Hamilton-area man who gunned down alleged car thief now facing lawsuit

Hamilton-area man who gunned down alleged car thief now facing lawsuit

TORONTO — A man acquitted of charges related to his gunning down an alleged car thief outside his Hamilton-area home still faces a civil lawsuit that alleges he behaved negligently.

In an unproven statement of claim, the spouse and two children of Jon Styres allege that Peter Khill, of Binbrook, Ont., meant to injure or kill their relative.

“The defendant did not attempt to contact the authorities prior to confronting Jon Styres,” the suit states. “During the confrontation, the defendant — suddenly and without warning — shot Jon Styres multiple times, ultimately resulting in Jon’s death.”

In their suit, Lindsay Hill, their daughters Zoey Styres, who is almost three years old, and Sophia Styres, 4, all of Ohsweken, Ont., on the Six Nations reserve, claim damages suffered for the “negligent infliction” of mental distress and psychological damage caused by Khill’s actions.

The lawsuit seeks $2.25 million in various damages.

Unlike the criminal case in which the prosecution was required to prove the charges against the accused beyond a reasonable doubt, the civil proceedings only require proof on a balance of probabilities — a lower threshold.
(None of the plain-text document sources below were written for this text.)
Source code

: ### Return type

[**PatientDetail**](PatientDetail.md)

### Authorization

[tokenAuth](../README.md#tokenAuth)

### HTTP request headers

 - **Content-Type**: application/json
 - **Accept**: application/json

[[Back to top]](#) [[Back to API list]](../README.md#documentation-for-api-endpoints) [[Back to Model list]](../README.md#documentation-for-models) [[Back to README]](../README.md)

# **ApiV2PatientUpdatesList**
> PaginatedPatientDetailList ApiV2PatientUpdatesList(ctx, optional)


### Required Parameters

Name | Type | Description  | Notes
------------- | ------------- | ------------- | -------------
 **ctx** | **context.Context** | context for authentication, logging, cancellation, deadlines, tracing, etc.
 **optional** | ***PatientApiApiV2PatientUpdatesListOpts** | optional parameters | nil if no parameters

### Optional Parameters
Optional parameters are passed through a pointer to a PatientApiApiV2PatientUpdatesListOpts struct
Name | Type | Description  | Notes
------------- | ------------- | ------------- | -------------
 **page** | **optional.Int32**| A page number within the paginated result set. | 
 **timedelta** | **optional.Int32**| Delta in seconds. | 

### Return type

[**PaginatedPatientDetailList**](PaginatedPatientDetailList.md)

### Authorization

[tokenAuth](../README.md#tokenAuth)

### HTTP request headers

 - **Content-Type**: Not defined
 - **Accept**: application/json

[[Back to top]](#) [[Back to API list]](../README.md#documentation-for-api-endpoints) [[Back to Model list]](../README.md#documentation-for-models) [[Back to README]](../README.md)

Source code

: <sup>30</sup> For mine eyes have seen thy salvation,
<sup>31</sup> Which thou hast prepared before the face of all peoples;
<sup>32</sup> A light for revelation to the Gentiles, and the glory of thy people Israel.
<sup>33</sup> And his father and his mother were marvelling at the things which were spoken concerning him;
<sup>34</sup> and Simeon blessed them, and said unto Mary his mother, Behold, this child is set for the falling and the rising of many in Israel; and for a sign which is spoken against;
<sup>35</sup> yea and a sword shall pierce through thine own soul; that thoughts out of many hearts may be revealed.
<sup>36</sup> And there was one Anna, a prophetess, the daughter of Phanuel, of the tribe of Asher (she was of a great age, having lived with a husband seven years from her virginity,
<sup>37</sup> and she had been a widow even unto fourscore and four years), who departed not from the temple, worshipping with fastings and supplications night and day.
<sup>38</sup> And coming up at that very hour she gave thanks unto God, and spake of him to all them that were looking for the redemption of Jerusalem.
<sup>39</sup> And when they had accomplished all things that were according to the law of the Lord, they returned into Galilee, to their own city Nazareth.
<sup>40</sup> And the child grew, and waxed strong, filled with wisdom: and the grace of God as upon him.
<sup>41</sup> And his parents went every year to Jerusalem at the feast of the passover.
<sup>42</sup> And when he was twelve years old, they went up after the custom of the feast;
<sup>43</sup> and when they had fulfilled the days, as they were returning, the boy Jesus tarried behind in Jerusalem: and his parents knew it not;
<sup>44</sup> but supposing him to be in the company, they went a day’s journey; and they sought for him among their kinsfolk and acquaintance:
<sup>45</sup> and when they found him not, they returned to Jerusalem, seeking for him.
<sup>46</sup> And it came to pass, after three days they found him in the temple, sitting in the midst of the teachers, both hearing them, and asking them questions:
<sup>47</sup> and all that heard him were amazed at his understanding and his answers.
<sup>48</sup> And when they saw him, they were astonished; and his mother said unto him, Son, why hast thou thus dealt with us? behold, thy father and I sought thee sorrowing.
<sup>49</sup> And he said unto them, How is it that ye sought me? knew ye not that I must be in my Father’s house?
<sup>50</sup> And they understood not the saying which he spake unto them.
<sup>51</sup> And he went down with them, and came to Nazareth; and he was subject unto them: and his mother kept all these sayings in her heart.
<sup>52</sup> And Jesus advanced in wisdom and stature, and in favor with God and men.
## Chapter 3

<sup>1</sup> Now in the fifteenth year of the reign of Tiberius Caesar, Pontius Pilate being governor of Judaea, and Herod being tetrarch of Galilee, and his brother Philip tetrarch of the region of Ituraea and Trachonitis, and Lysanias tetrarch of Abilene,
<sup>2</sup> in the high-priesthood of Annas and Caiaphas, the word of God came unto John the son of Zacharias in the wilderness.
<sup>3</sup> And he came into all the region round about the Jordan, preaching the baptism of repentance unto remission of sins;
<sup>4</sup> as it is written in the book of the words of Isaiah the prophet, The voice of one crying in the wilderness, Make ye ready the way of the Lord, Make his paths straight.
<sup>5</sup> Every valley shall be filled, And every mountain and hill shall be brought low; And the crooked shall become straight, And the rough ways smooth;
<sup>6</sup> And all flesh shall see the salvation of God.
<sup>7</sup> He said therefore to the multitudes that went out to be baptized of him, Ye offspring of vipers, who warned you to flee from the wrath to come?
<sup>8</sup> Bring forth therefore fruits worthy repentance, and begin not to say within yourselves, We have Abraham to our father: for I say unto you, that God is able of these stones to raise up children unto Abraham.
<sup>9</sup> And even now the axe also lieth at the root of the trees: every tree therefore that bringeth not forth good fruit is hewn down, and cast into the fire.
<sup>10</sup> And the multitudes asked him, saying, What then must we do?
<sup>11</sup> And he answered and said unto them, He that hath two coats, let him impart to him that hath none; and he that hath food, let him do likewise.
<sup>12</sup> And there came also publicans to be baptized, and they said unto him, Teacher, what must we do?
On Wednesday, a Superior Court jury in Hamilton found Khill, 28, not guilty of second-degree murder.

It’s not clear whether the Crown would try to appeal the acquittal but Styres’ lawyer, Robert Hooper, said the jury’s verdict did not affect the civil suit because Khill confirmed he shot Styres.

“The claim pleads both an intentional act and a negligent act,” Hooper told The Canadian Press. “We will look at his testimony and decide how to proceed.”

Khill had argued in his own defence that his four years of training as an army reservist kicked when he instinctively grabbed a shotgun and went outside to confront a potential intruder or intruders in the early morning hours of Feb. 4, 2016.

Evidence was that within seconds of spotting a shadowy figure leaning into his 15-year-old pickup truck parked in the driveway, Khill fired twice from a couple of metres, one shot hitting Styres squarely in the chest, the other passing through the back of his arm and into his chest. Styres, 29, died minutes later.

Only after the shooting did Khill’s then-girlfriend, now his wife, call 911, court heard.

“The incident was caused in whole by the intentional actions of the defendant which consisted of shooting Jon Styres with the intention to cause injury or death,” the suit alleges.

Contrary to the evidence heard during the criminal trial, the lawsuit alleges Khill fired with the intention to kill as Styres fled the property. The court heard no evidence that Styres was attempting to flee or had any time to do so.

None of the civil suit allegations, filed in January in Superior Court, has been proven.

Khill’s criminal lawyer, Jeffrey Manishen, did not immediately respond to a request for comment, while his civil lawyer said no statement of defence had been filed.